AUBURN, Wash. - Imagunna will be tested for class Friday at Emerald Downs in a 5 1/2-furlong first-level allowance race for 3-year-old fillies.
Candid Glen is back in training. A winner of over $1.1 million on turf, he had his first work in about a year last week at Louisiana Downs in Bossier City, La.
"I think he's very happy to be back," said Andrew Leggio Jr., who trains Candid Glen, a 9-year-old gelding, for Glen Warren.
GRAND PRAIRIE, Texas - Trainer Steve Asmussen will be sticking with a proven angle on Saturday when he puts Shaun Bridgmohan on Admiral's Arch in the Grade 3, $300,000 Lone Star Derby at Lone Star Park.
"Both races that he's won, Shaun was on him," said Asmussen.
Bridgmohan guided Admiral's Arch to a half-length win in the $100,000 Northern Spur Breeders' Cup at Oaklawn Park in his last start on April 15. The rider was also aboard him in November, when Admiral's Arch won a 7 1/2-furlong maiden race at Churchill Downs.
Although horses who have been racing recently at Charles Town are given preference in the track's new series of $50,000 stakes this season, trainer Scott Lake's shipper The Student managed to get into the field of older sprinters for Friday night's Costy Caras Memorial.
And that's bad news for the locally based horses who must face The Student, a 7-year-old gelding who has been no worse than third in his last 10 starts at five different tracks.
SAN MATEO, Calif. - "Follow the money" was the advice given during the Watergate scandal.
"Follow the jockey" is the advice for Friday's feature at Bay Meadows.
Russell Baze, Bay Meadows's leading jockey the past 27 meets - as well as the past 35 he has participated in here - has ridden four of the five entrants in a $40,000 claimer at 1 1/16 miles.

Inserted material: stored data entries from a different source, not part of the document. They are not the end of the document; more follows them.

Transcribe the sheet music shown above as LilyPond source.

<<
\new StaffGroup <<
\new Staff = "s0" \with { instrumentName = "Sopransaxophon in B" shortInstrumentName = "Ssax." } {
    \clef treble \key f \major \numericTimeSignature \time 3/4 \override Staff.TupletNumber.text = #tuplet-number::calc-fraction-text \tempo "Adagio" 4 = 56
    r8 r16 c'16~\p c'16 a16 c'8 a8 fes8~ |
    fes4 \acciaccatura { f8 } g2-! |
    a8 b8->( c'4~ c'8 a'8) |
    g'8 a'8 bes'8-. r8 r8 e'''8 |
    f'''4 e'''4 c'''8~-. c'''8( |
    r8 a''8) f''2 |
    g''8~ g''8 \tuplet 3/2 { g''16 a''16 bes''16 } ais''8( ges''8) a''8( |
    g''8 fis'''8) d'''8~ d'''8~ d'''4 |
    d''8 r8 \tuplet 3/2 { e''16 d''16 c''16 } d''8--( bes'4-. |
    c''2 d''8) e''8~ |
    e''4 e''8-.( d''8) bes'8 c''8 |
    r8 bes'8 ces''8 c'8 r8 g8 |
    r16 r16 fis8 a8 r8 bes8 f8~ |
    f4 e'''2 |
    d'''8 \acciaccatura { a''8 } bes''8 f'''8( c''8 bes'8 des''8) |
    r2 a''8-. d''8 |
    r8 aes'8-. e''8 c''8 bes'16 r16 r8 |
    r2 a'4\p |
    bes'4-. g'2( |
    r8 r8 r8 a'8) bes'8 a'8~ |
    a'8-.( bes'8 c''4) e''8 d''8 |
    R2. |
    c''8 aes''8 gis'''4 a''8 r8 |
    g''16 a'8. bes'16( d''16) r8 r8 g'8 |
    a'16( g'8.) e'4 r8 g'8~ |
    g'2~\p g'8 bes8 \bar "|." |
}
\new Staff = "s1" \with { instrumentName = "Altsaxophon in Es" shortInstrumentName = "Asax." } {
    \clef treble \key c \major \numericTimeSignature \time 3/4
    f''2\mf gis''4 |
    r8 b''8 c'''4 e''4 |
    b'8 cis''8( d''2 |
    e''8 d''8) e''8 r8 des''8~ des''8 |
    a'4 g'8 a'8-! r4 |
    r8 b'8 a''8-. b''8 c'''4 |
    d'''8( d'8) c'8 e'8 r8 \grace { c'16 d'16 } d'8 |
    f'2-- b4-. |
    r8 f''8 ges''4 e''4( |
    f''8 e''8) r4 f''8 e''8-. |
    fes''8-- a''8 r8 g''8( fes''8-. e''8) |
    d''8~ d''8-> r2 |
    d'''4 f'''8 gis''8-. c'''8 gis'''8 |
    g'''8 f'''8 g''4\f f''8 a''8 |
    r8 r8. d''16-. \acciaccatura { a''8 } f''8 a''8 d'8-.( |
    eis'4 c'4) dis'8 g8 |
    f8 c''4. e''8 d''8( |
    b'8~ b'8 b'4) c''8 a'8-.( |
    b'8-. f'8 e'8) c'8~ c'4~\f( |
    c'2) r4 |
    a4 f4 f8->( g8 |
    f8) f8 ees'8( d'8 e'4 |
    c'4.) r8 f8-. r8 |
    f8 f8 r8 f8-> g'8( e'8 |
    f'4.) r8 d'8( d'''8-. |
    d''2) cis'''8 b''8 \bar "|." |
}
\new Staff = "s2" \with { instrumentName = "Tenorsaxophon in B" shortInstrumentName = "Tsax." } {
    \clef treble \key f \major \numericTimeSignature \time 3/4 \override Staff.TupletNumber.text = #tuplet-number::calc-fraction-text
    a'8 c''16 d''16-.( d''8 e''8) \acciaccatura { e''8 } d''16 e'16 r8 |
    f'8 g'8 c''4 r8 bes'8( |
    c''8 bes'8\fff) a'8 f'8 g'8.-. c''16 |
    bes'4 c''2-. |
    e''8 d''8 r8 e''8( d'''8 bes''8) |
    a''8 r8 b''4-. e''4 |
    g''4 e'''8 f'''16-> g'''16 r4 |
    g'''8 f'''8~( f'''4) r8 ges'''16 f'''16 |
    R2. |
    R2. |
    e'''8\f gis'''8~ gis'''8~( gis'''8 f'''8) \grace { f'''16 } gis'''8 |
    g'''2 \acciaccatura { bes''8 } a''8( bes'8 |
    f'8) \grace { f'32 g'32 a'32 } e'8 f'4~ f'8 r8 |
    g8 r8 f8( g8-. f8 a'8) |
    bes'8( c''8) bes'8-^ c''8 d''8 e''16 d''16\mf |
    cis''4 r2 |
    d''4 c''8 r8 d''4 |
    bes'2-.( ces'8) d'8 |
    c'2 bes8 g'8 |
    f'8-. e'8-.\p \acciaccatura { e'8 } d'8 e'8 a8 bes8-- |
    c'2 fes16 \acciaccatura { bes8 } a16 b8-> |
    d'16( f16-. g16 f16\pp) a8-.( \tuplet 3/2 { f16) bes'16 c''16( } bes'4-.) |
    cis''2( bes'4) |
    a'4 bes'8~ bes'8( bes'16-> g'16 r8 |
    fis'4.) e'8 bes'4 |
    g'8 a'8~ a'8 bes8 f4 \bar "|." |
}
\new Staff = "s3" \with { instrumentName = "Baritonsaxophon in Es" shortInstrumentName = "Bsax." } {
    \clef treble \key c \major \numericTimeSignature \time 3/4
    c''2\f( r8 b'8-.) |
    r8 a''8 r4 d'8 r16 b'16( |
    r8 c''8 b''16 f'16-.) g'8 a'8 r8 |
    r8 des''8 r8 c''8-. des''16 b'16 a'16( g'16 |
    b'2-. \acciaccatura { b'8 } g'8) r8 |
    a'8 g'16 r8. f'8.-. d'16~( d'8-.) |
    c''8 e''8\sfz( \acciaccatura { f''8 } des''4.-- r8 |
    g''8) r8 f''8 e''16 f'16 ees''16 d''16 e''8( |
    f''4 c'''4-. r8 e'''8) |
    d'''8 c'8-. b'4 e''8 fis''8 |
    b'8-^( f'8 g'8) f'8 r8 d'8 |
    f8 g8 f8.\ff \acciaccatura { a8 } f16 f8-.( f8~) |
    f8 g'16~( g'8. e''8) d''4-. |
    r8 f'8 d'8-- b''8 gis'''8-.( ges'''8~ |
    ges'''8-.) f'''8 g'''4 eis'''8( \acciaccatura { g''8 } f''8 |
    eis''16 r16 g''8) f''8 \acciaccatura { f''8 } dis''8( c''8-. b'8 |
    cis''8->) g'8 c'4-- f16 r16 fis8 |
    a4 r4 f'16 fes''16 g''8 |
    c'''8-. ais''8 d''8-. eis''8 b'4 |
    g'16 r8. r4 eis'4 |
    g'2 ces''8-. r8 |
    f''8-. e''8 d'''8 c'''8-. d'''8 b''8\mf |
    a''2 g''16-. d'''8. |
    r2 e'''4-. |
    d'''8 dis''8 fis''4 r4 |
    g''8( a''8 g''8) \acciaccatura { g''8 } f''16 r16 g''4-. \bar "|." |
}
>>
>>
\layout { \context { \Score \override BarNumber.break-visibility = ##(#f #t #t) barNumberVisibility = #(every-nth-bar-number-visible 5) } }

That he chooses to ride Tiz Us, who has won 3 of his past 4 starts and has a solid series of works since he won his last start on March 22, provides a strong clue as to which runner may be the one to beat.
The purse for the Northlands Oaks has been boosted to $100,000, giving Northlands Park four six-figure stakes for its 72-day 2006 meeting, which begins June 23 and runs through Oct. 22.
The 34-race stakes schedule, worth a total of $2.22 million, is headed, as usual, by the Grade 3, $300,000 Canadian Derby, a 1 3/8-mile race for 3-year-olds on Aug. 26.
The only other significant change to the stakes schedule is in name only, as the Klondike now will be known as the City of Edmonton.
AUBURN, Wash. - Trainer Howard Belvoir said Courting Seattle and Tusko T., the first and third finishers in Sunday's six-furlong Auburn Stakes for 3-year-olds, came out of their efforts in apple pie order and will be pointed toward the $55,000 Pepsi-Cola Handicap at 6 1/2 furlongs on June 4.
"I'd rather not run them against each other, but I really don't have any other options right now," said the trainer. "Down the road I might think about running Courting Seattle at Hastings Park, but I can't do that with Tusko T. He's just not the kind of horse who will ship and run."
Racing returns to the state capital on Friday evening, when the Lincoln State Fair launches its 37-day meet, which runs through July 16.
Fans will be greeted by a new mobile toteboard from United Tote located in the infield. United Tote has taken over operations here from AmTote and will accommodate ontrack account wagering. Bettors make their wagers using a card that transfers funds via computer and tracks their bets.
Unlike the great John Henry, who won his first stakes race at the old Evangeline Downs before going on to bigger and better things, never to return to Louisiana, Watchem Smokey has proven this year that you can go home again.
Watchem Smokey's latest conquest came last Saturday night in, fittingly enough, the John Henry Stakes. Not only did he win, he shattered the track record by a full second. The John Henry was the third stakes win this year for Watchem Smokey, 6, all at Evangeline Downs.
Fairmount Park ran a special afternoon program last Saturday to coincide with the simulcast of the Kentucky Derby, and the announced attendance was over 7,500. In addition to watching the festivities that took place at Churchill Downs, fans witnessed some of the fastest locally stabled runners compete in two races on the Fairmount program.